Transcribed page contents:
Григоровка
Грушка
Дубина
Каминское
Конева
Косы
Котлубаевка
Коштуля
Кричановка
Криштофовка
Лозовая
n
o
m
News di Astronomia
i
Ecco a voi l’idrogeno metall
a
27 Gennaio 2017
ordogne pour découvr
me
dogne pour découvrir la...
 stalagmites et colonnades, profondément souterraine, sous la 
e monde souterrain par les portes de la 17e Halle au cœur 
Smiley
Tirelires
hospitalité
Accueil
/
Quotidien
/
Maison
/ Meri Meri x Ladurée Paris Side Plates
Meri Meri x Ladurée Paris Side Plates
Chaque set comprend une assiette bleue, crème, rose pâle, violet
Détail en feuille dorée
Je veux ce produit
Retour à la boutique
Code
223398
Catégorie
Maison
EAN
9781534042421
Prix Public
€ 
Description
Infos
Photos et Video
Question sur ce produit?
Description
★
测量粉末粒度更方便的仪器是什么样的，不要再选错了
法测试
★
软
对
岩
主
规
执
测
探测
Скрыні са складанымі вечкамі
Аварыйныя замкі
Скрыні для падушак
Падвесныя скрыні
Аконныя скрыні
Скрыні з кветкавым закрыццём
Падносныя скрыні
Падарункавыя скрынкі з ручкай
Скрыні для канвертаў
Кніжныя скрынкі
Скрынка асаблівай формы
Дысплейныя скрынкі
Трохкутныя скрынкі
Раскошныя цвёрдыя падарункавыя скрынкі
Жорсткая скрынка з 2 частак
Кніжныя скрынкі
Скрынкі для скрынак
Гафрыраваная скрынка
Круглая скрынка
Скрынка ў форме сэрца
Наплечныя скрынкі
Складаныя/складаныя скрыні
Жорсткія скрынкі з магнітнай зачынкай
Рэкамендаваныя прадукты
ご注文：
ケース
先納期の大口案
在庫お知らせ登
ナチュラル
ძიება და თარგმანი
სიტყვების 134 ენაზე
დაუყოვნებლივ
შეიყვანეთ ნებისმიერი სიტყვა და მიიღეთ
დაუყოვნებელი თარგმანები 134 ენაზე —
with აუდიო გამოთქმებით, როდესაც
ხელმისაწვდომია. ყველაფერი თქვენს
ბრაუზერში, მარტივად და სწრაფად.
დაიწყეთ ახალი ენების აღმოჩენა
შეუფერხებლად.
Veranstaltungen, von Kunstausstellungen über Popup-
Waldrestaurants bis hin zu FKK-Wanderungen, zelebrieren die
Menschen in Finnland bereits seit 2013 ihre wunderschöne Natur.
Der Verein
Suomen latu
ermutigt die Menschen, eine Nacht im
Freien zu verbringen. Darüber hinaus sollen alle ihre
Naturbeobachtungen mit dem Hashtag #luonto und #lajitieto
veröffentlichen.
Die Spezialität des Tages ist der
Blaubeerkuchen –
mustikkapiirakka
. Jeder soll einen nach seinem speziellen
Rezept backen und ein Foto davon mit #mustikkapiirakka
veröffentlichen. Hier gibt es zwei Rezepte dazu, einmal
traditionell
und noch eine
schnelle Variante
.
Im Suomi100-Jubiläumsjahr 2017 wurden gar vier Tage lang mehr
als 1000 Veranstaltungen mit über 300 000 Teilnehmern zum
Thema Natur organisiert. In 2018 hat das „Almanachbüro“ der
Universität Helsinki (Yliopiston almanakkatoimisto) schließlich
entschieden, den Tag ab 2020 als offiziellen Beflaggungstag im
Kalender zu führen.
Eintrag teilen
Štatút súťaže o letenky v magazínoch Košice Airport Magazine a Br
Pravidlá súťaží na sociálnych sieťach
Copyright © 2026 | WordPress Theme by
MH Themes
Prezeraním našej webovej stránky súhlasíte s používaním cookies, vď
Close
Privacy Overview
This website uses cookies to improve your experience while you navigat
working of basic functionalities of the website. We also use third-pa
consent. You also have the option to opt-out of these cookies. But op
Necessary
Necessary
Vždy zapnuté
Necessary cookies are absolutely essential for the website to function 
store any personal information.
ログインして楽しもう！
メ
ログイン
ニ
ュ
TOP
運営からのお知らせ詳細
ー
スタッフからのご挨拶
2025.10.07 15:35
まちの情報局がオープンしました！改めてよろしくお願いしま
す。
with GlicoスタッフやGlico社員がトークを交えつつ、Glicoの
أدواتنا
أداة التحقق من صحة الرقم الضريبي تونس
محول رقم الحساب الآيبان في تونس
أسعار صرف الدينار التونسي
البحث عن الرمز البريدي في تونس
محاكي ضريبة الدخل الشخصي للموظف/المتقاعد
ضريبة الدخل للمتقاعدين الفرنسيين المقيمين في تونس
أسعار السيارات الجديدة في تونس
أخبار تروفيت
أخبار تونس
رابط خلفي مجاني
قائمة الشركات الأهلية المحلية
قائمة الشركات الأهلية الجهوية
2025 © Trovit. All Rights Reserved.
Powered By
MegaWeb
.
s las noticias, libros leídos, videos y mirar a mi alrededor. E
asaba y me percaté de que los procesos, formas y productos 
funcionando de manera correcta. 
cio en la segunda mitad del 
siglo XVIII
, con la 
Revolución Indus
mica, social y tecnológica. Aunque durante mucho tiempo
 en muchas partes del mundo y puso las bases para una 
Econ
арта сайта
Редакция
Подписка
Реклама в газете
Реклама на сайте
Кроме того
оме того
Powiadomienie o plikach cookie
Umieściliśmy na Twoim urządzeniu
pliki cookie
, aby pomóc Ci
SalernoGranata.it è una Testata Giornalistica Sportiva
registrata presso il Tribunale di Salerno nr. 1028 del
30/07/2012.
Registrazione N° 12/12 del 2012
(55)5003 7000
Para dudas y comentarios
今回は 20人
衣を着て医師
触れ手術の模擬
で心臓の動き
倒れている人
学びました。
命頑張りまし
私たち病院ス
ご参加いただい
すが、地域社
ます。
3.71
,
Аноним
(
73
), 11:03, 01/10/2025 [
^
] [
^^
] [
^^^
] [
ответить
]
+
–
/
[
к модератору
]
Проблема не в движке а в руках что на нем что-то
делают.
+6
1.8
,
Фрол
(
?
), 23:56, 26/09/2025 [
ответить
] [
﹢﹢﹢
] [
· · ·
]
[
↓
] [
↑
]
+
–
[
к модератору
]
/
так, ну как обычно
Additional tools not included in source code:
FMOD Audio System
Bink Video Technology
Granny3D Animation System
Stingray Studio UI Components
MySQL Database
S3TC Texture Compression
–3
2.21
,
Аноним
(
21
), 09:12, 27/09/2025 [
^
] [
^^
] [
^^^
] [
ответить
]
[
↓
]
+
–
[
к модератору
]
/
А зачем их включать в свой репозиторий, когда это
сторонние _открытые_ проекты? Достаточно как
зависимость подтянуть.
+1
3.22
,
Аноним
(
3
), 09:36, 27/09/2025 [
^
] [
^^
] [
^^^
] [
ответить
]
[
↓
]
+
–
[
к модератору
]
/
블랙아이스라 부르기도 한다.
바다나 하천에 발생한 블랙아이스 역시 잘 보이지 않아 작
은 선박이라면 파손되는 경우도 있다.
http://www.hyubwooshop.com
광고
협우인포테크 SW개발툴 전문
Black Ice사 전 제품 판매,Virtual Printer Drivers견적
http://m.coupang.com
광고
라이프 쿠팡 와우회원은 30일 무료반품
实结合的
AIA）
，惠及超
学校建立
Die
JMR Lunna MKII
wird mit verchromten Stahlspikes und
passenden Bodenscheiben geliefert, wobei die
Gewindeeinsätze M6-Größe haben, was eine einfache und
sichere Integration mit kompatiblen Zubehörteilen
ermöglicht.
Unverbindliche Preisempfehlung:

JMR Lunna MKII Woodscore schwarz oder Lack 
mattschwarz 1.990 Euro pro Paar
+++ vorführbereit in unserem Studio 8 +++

● EXERCISE INSTRUCTIONS: Print all of the data exactly as it stands above.

● REPLY TO THE EXERCISE:
Григоровка
Грушка
Дубина
Каминское
Конева
Косы
Котлубаевка
Коштуля
Кричановка
Криштофовка
Лозовая
n
o
m
News di Astronomia
i
Ecco a voi l’idrogeno metall
a
27 Gennaio 2017
ordogne pour découvr
me
dogne pour découvrir la...
 stalagmites et colonnades, profondément souterraine, sous la 
e monde souterrain par les portes de la 17e Halle au cœur 
Smiley
Tirelires
hospitalité
Accueil
/
Quotidien
/
Maison
/ Meri Meri x Ladurée Paris Side Plates
Meri Meri x Ladurée Paris Side Plates
Chaque set comprend une assiette bleue, crème, rose pâle, violet
Détail en feuille dorée
Je veux ce produit
Retour à la boutique
Code
223398
Catégorie
Maison
EAN
9781534042421
Prix Public
€ 
Description
Infos
Photos et Video
Question sur ce produit?
Description
★
测量粉末粒度更方便的仪器是什么样的，不要再选错了
法测试
★
软
对
岩
主
规
执
测
探测
Скрыні са складанымі вечкамі
Аварыйныя замкі
Скрыні для падушак
Падвесныя скрыні
Аконныя скрыні
Скрыні з кветкавым закрыццём
Падносныя скрыні
Падарункавыя скрынкі з ручкай
Скрыні для канвертаў
Кніжныя скрынкі
Скрынка асаблівай формы
Дысплейныя скрынкі
Трохкутныя скрынкі
Раскошныя цвёрдыя падарункавыя скрынкі
Жорсткая скрынка з 2 частак
Кніжныя скрынкі
Скрынкі для скрынак
Гафрыраваная скрынка
Круглая скрынка
Скрынка ў форме сэрца
Наплечныя скрынкі
Складаныя/складаныя скрыні
Жорсткія скрынкі з магнітнай зачынкай
Рэкамендаваныя прадукты
ご注文：
ケース
先納期の大口案
在庫お知らせ登
ナチュラル
ძიება და თარგმანი
სიტყვების 134 ენაზე
დაუყოვნებლივ
შეიყვანეთ ნებისმიერი სიტყვა და მიიღეთ
დაუყოვნებელი თარგმანები 134 ენაზე —
with აუდიო გამოთქმებით, როდესაც
ხელმისაწვდომია. ყველაფერი თქვენს
ბრაუზერში, მარტივად და სწრაფად.
დაიწყეთ ახალი ენების აღმოჩენა
შეუფერხებლად.
Veranstaltungen, von Kunstausstellungen über Popup-
Waldrestaurants bis hin zu FKK-Wanderungen, zelebrieren die
Menschen in Finnland bereits seit 2013 ihre wunderschöne Natur.
Der Verein
Suomen latu
ermutigt die Menschen, eine Nacht im
Freien zu verbringen. Darüber hinaus sollen alle ihre
Naturbeobachtungen mit dem Hashtag #luonto und #lajitieto
veröffentlichen.
Die Spezialität des Tages ist der
Blaubeerkuchen –
mustikkapiirakka
. Jeder soll einen nach seinem speziellen
Rezept backen und ein Foto davon mit #mustikkapiirakka
veröffentlichen. Hier gibt es zwei Rezepte dazu, einmal
traditionell
und noch eine
schnelle Variante
.
Im Suomi100-Jubiläumsjahr 2017 wurden gar vier Tage lang mehr
als 1000 Veranstaltungen mit über 300 000 Teilnehmern zum
Thema Natur organisiert. In 2018 hat das „Almanachbüro“ der
Universität Helsinki (Yliopiston almanakkatoimisto) schließlich
entschieden, den Tag ab 2020 als offiziellen Beflaggungstag im
Kalender zu führen.
Eintrag teilen
Štatút súťaže o letenky v magazínoch Košice Airport Magazine a Br
Pravidlá súťaží na sociálnych sieťach
Copyright © 2026 | WordPress Theme by
MH Themes
Prezeraním našej webovej stránky súhlasíte s používaním cookies, vď
Close
Privacy Overview
This website uses cookies to improve your experience while you navigat
working of basic functionalities of the website. We also use third-pa
consent. You also have the option to opt-out of these cookies. But op
Necessary
Necessary
Vždy zapnuté
Necessary cookies are absolutely essential for the website to function 
store any personal information.
ログインして楽しもう！
メ
ログイン
ニ
ュ
TOP
運営からのお知らせ詳細
ー
スタッフからのご挨拶
2025.10.07 15:35
まちの情報局がオープンしました！改めてよろしくお願いしま
す。
with GlicoスタッフやGlico社員がトークを交えつつ、Glicoの
أدواتنا
أداة التحقق من صحة الرقم الضريبي تونس
محول رقم الحساب الآيبان في تونس
أسعار صرف الدينار التونسي
البحث عن الرمز البريدي في تونس
محاكي ضريبة الدخل الشخصي للموظف/المتقاعد
ضريبة الدخل للمتقاعدين الفرنسيين المقيمين في تونس
أسعار السيارات الجديدة في تونس
أخبار تروفيت
أخبار تونس
رابط خلفي مجاني
قائمة الشركات الأهلية المحلية
قائمة الشركات الأهلية الجهوية
2025 © Trovit. All Rights Reserved.
Powered By
MegaWeb
.
s las noticias, libros leídos, videos y mirar a mi alrededor. E
asaba y me percaté de que los procesos, formas y productos 
funcionando de manera correcta. 
cio en la segunda mitad del 
siglo XVIII
, con la 
Revolución Indus
mica, social y tecnológica. Aunque durante mucho tiempo
 en muchas partes del mundo y puso las bases para una 
Econ
арта сайта
Редакция
Подписка
Реклама в газете
Реклама на сайте
Кроме того
оме того
Powiadomienie o plikach cookie
Umieściliśmy na Twoim urządzeniu
pliki cookie
, aby pomóc Ci
SalernoGranata.it è una Testata Giornalistica Sportiva
registrata presso il Tribunale di Salerno nr. 1028 del
30/07/2012.
Registrazione N° 12/12 del 2012
(55)5003 7000
Para dudas y comentarios
今回は 20人
衣を着て医師
触れ手術の模擬
で心臓の動き
倒れている人
学びました。
命頑張りまし
私たち病院ス
ご参加いただい
すが、地域社
ます。
3.71
,
Аноним
(
73
), 11:03, 01/10/2025 [
^
] [
^^
] [
^^^
] [
ответить
]
+
–
/
[
к модератору
]
Проблема не в движке а в руках что на нем что-то
делают.
+6
1.8
,
Фрол
(
?
), 23:56, 26/09/2025 [
ответить
] [
﹢﹢﹢
] [
· · ·
]
[
↓
] [
↑
]
+
–
[
к модератору
]
/
так, ну как обычно
Additional tools not included in source code:
FMOD Audio System
Bink Video Technology
Granny3D Animation System
Stingray Studio UI Components
MySQL Database
S3TC Texture Compression
–3
2.21
,
Аноним
(
21
), 09:12, 27/09/2025 [
^
] [
^^
] [
^^^
] [
ответить
]
[
↓
]
+
–
[
к модератору
]
/
А зачем их включать в свой репозиторий, когда это
сторонние _открытые_ проекты? Достаточно как
зависимость подтянуть.
+1
3.22
,
Аноним
(
3
), 09:36, 27/09/2025 [
^
] [
^^
] [
^^^
] [
ответить
]
[
↓
]
+
–
[
к модератору
]
/
블랙아이스라 부르기도 한다.
바다나 하천에 발생한 블랙아이스 역시 잘 보이지 않아 작
은 선박이라면 파손되는 경우도 있다.
http://www.hyubwooshop.com
광고
협우인포테크 SW개발툴 전문
Black Ice사 전 제품 판매,Virtual Printer Drivers견적
http://m.coupang.com
광고
라이프 쿠팡 와우회원은 30일 무료반품
实结合的
AIA）
，惠及超
学校建立
Die
JMR Lunna MKII
wird mit verchromten Stahlspikes und
passenden Bodenscheiben geliefert, wobei die
Gewindeeinsätze M6-Größe haben, was eine einfache und
sichere Integration mit kompatiblen Zubehörteilen
ermöglicht.
Unverbindliche Preisempfehlung:

JMR Lunna MKII Woodscore schwarz oder Lack 
mattschwarz 1.990 Euro pro Paar
+++ vorführbereit in unserem Studio 8 +++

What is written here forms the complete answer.